- **YOUR ASSIGNMENT**:
What is the number of lines in the entries that contain the word "brown"? Answer with that figure alone.

- **ENTRIES SHOWN**:
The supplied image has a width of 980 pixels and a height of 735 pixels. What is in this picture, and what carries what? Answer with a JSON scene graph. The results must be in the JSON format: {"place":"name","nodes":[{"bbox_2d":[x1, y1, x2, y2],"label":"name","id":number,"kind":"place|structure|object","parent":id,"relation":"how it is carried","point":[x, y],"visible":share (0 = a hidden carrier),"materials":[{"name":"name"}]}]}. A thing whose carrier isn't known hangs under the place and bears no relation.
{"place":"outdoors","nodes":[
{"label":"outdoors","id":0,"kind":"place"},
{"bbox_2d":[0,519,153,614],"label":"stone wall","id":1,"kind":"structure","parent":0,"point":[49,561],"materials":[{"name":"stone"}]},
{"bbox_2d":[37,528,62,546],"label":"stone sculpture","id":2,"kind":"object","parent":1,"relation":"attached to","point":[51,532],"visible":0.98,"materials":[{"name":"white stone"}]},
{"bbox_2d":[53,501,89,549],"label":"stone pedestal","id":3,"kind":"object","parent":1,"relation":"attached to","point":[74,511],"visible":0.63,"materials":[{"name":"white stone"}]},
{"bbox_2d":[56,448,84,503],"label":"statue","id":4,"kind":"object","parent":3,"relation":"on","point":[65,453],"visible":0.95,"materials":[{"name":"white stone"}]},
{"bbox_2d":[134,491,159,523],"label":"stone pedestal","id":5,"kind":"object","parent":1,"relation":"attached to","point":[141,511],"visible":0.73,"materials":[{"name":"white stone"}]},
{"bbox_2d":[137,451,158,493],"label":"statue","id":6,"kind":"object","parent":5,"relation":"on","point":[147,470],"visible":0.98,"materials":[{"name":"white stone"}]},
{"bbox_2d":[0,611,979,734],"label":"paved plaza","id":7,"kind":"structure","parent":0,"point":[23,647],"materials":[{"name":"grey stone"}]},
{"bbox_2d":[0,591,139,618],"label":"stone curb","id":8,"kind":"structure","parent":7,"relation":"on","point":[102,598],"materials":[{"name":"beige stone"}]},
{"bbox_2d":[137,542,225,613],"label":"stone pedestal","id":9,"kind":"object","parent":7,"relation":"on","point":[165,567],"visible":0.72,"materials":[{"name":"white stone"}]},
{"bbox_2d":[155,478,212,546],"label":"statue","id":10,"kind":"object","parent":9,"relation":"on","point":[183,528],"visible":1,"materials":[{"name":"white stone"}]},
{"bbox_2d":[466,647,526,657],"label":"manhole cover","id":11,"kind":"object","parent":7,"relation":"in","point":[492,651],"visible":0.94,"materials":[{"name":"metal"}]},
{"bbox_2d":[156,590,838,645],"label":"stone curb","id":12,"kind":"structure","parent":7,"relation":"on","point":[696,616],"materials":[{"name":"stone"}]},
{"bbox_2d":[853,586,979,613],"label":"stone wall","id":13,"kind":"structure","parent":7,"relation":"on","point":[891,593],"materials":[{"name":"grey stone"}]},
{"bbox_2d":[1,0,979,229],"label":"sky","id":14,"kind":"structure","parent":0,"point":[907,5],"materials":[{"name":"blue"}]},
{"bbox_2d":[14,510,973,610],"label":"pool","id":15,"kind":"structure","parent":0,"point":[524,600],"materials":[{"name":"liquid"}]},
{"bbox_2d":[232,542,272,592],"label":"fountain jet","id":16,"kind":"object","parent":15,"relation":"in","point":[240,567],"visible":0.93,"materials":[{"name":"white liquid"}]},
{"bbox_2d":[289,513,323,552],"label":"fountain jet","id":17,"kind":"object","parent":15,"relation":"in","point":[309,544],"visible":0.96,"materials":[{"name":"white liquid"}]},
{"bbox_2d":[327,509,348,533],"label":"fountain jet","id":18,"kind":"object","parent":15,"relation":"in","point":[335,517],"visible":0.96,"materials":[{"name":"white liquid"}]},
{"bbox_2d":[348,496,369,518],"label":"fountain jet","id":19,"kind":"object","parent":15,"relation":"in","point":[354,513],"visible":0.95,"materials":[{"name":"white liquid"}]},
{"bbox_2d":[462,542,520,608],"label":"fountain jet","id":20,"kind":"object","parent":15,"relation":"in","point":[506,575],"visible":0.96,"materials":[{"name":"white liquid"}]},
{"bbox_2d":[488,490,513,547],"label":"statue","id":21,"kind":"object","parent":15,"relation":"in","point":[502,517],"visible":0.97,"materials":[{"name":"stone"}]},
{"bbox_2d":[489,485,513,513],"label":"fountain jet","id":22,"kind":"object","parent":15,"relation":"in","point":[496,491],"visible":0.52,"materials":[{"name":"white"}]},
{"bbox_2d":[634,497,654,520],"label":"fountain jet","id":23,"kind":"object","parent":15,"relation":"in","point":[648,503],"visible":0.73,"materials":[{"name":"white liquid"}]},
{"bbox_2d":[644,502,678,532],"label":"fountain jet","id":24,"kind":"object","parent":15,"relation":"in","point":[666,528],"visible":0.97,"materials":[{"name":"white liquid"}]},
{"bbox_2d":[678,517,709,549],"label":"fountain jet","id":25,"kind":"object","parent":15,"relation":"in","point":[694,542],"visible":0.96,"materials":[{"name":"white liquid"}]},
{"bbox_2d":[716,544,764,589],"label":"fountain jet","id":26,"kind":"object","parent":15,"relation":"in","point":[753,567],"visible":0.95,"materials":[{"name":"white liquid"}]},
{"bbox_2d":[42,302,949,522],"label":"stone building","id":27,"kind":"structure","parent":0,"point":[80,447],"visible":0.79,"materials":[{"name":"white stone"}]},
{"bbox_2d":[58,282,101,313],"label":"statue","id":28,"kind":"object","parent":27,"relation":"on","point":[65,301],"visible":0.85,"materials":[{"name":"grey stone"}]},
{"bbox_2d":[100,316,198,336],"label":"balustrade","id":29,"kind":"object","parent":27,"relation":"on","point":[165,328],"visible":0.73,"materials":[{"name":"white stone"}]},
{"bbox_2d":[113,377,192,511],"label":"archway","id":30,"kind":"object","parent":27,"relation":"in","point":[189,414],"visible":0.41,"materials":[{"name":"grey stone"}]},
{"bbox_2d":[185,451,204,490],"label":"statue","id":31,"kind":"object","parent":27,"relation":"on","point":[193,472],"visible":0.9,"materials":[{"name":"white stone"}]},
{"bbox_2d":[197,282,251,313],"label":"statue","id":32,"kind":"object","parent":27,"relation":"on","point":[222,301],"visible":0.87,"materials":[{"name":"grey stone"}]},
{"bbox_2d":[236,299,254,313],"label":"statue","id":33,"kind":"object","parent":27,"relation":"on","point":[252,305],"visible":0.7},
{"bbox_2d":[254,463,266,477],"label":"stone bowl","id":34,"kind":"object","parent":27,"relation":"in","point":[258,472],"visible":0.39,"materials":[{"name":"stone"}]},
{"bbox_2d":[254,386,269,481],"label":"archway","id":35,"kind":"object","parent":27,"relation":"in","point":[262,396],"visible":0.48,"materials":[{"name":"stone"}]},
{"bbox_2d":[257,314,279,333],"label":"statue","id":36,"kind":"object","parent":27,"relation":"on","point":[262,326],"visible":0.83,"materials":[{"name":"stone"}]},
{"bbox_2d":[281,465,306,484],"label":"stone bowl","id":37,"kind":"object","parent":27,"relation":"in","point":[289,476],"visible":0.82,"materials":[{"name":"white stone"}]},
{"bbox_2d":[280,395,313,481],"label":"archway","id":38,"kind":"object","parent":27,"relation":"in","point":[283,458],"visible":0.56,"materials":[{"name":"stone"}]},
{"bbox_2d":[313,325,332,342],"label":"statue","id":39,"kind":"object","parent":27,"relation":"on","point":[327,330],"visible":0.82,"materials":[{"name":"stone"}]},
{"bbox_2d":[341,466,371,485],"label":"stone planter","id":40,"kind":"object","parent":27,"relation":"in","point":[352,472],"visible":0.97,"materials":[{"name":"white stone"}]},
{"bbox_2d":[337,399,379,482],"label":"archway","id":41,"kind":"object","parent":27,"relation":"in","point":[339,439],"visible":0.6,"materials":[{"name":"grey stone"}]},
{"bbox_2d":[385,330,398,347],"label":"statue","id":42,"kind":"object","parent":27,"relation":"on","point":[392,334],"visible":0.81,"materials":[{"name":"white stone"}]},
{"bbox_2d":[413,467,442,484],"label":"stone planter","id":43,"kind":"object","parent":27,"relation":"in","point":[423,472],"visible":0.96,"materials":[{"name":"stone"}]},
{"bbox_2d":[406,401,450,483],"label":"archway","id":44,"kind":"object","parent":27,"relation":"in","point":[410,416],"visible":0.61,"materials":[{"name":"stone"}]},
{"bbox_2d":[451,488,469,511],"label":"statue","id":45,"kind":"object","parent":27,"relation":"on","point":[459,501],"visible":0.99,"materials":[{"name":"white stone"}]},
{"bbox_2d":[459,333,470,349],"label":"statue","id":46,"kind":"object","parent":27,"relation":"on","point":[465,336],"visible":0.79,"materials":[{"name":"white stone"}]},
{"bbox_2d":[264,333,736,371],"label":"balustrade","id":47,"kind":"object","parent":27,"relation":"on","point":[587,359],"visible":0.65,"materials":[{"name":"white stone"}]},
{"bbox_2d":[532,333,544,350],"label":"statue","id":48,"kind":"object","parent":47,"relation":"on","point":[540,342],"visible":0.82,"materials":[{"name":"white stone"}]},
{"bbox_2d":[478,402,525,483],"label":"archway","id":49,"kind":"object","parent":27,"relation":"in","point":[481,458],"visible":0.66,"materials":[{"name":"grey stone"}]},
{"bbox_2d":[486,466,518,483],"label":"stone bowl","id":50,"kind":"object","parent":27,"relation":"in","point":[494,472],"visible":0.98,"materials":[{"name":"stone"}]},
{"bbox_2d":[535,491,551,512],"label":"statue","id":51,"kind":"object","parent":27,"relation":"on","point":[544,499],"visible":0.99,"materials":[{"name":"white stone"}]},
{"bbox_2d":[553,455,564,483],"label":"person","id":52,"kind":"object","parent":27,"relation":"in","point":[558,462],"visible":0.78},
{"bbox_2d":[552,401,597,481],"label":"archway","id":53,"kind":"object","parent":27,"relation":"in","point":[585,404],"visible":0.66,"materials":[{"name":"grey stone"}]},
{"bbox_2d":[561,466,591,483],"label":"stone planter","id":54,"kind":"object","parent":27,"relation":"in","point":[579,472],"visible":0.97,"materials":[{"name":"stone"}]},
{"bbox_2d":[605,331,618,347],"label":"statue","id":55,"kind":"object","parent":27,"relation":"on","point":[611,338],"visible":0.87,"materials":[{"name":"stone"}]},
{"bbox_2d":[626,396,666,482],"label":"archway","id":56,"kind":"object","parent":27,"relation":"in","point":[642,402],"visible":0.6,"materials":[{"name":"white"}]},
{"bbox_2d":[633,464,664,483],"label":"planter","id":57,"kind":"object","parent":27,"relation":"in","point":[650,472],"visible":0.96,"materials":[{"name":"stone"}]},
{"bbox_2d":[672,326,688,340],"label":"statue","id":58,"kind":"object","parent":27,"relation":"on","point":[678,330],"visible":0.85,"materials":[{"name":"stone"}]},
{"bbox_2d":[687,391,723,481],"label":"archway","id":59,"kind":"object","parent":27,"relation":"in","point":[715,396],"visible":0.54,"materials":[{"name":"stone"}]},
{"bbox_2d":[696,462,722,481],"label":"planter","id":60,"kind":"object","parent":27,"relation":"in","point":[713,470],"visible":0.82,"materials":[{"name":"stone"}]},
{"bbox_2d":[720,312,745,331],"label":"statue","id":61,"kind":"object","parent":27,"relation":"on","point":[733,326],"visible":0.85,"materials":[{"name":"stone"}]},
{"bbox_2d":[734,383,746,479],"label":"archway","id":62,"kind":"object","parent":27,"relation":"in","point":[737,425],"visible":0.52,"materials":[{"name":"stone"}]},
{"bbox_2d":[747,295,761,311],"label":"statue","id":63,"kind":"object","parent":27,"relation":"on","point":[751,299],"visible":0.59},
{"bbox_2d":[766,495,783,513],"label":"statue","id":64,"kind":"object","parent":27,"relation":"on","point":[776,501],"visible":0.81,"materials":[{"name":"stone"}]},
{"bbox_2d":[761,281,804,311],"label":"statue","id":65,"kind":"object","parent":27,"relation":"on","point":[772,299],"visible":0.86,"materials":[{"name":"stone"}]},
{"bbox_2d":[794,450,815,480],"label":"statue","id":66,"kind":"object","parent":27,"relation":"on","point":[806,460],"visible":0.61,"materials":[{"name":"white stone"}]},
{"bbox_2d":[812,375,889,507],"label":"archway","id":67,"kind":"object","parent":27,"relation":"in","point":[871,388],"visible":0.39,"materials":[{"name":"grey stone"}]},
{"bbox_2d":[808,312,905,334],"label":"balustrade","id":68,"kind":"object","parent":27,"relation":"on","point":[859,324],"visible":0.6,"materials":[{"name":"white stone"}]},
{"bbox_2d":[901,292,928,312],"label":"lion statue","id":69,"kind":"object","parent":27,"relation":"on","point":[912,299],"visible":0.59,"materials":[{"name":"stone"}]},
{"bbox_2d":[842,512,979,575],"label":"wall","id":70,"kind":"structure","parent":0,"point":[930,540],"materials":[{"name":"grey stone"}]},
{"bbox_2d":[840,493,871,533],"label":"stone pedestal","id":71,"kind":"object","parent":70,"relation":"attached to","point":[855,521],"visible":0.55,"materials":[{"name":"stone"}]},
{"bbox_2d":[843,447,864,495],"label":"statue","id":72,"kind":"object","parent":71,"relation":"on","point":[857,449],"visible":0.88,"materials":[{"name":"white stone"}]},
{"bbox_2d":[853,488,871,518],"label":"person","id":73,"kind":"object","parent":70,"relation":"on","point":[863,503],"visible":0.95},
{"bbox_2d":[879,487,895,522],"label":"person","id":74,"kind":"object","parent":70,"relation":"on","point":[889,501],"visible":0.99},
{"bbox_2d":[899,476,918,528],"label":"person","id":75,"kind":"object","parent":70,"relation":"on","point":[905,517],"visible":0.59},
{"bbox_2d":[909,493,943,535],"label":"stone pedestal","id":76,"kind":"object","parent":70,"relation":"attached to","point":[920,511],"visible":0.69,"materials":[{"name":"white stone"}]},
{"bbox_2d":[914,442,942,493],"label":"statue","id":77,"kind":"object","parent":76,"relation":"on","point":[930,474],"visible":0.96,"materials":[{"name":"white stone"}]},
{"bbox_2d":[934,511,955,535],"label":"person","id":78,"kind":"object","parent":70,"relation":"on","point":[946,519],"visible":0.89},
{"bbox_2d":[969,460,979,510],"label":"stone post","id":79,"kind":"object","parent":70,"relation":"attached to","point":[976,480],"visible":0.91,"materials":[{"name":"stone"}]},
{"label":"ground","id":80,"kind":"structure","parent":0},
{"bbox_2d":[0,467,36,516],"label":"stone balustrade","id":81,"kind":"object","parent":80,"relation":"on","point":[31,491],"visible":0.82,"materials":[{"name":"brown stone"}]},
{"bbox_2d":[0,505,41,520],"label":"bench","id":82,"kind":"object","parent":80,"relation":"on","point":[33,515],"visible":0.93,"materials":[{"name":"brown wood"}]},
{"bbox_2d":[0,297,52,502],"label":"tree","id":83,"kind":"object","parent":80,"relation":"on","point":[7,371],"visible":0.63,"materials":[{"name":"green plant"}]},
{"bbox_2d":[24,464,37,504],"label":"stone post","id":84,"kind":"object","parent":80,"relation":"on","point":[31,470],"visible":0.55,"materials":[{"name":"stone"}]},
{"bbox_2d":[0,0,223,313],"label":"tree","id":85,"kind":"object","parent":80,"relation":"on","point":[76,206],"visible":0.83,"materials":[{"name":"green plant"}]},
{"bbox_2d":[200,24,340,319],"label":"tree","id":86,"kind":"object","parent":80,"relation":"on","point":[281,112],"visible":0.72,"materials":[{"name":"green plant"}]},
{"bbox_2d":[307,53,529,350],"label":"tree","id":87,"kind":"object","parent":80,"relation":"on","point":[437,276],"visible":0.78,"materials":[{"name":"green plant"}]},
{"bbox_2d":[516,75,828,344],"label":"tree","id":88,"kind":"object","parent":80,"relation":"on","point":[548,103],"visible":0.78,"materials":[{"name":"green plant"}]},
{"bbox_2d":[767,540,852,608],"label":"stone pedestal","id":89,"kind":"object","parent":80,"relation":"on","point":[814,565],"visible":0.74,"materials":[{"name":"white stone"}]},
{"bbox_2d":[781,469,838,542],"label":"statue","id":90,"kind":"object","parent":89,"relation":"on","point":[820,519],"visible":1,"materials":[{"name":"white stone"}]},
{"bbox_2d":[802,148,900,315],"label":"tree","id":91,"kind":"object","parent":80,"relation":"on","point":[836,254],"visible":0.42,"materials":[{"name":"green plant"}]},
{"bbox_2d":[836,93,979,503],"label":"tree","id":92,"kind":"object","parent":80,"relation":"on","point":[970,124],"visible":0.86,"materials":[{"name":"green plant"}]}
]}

- **EXERCISE SOLUTION**:
2